North End “Historic” Sign →
Perhaps some neighborhoods should find other forms of flattery besides imitation when it comes to those decorative neighborhood signs that are popping up around various city thoroughfares. The very attractive neighborhood signs scattered about the Historic East End has been copied in at least one other neighborhood on the North End. Actually, there is only one sign on the North End that is the identical match of the artistic East End signs: it is standing on the corner of 10th Ave. and Garfield and it reads "Historic Buena Vista School" on one side and "10th Avenue North" on the other side.
One of the things we discussed (at a very preliminary level) at the CAC meeting this past Tuesday was the possibility of funding decorative neighborhood signs as other neighborhoods like the East End and Edgefield have. When I pointed out that another North End neighborhood seems to have copied the East End, the community planner told the group that the single North End sign was controversial because the person (artist?) who created the East End signs has reserved rights on them.

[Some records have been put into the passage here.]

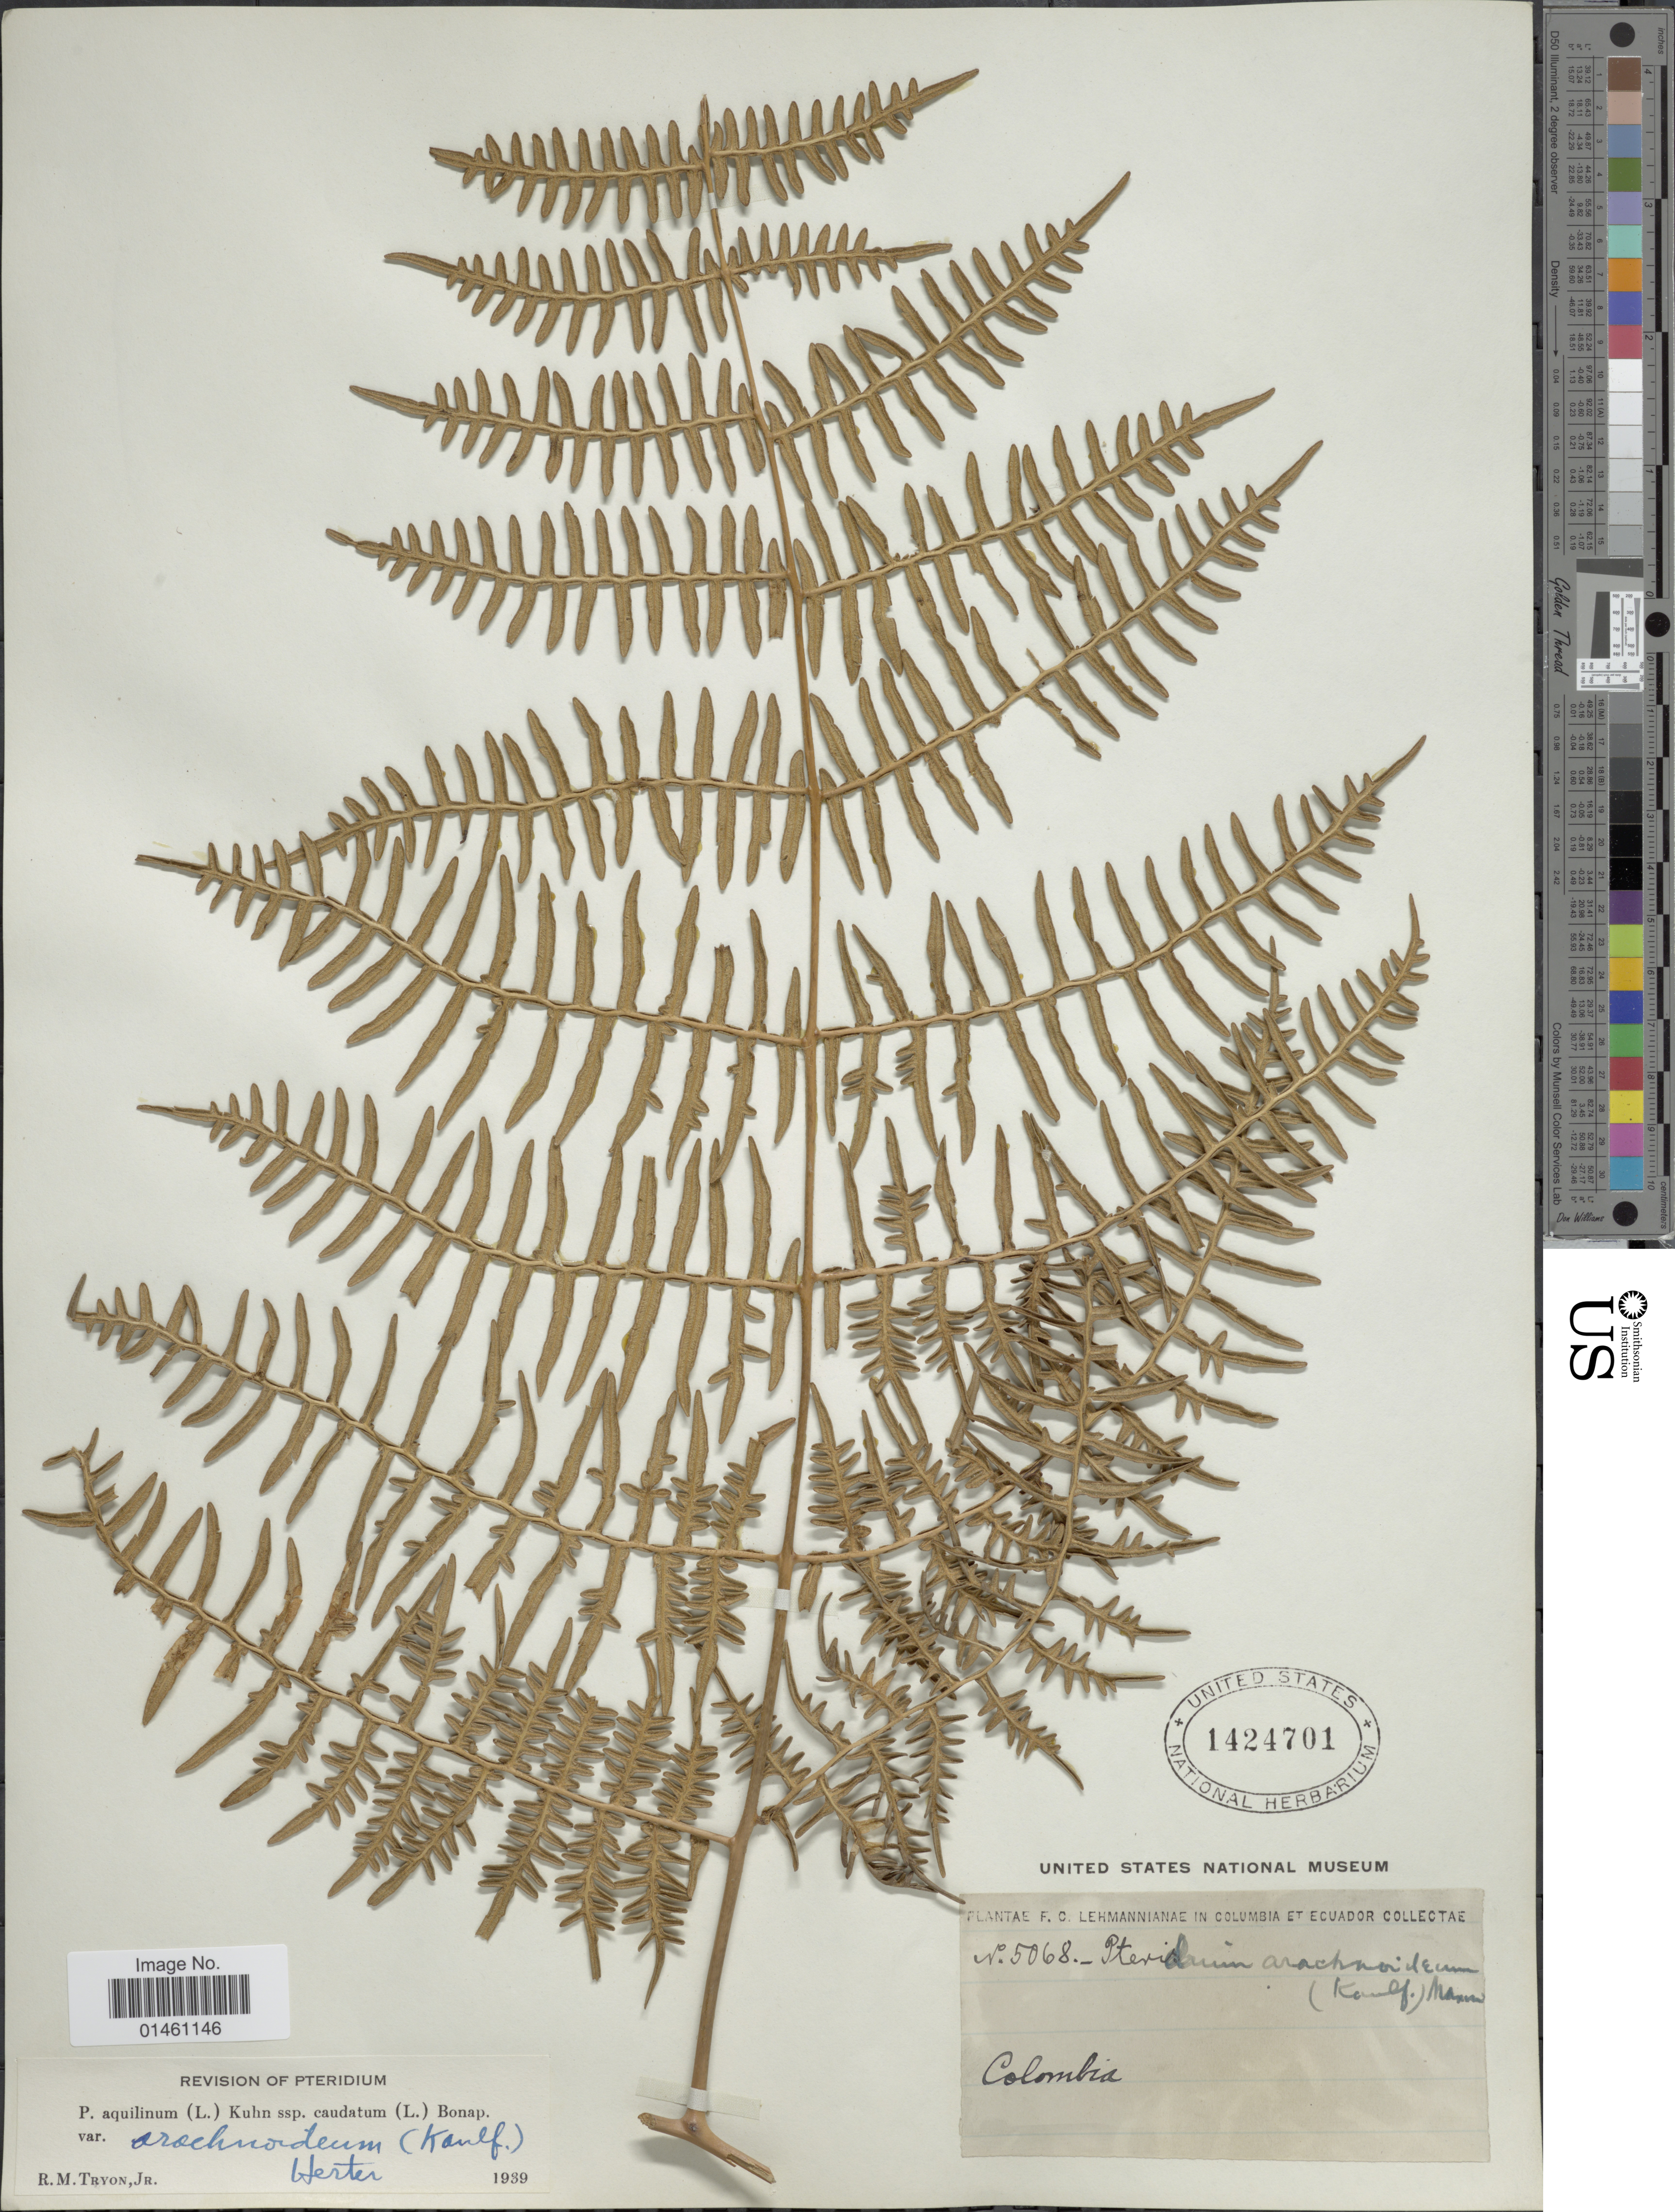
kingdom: Plantae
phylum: Tracheophyta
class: Polypodiopsida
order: Polypodiales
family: Dennstaedtiaceae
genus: Pteridium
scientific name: Pteridium aquilinum var. arachnoideum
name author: (Kaulf.) Herter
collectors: F. C. Lehmann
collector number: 5068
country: Colombia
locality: Colombia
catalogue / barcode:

Now I can understand a trademark for a title like "Historic East End" that goes on the signs, but I have some question as to whether the style and materials of the East End signs are themselves trademarked. There is no trademark notice on the East End signs. I can find no evidence of a sign trademark on the Historic East End website. Besides, trademarking a style of sign would be sort of like reserving rights to a wrought iron fence or the gothic cut of pickets in a stockade fence, would it not? If someone connected with Historic Buena Vista school was able to have a sign created by professionals that looks almost exactly like the East End signs, wouldn't it stand to reason that such a sign was available on the open market?
Copying the style of East End's signs may be bad form, but is it really illegal?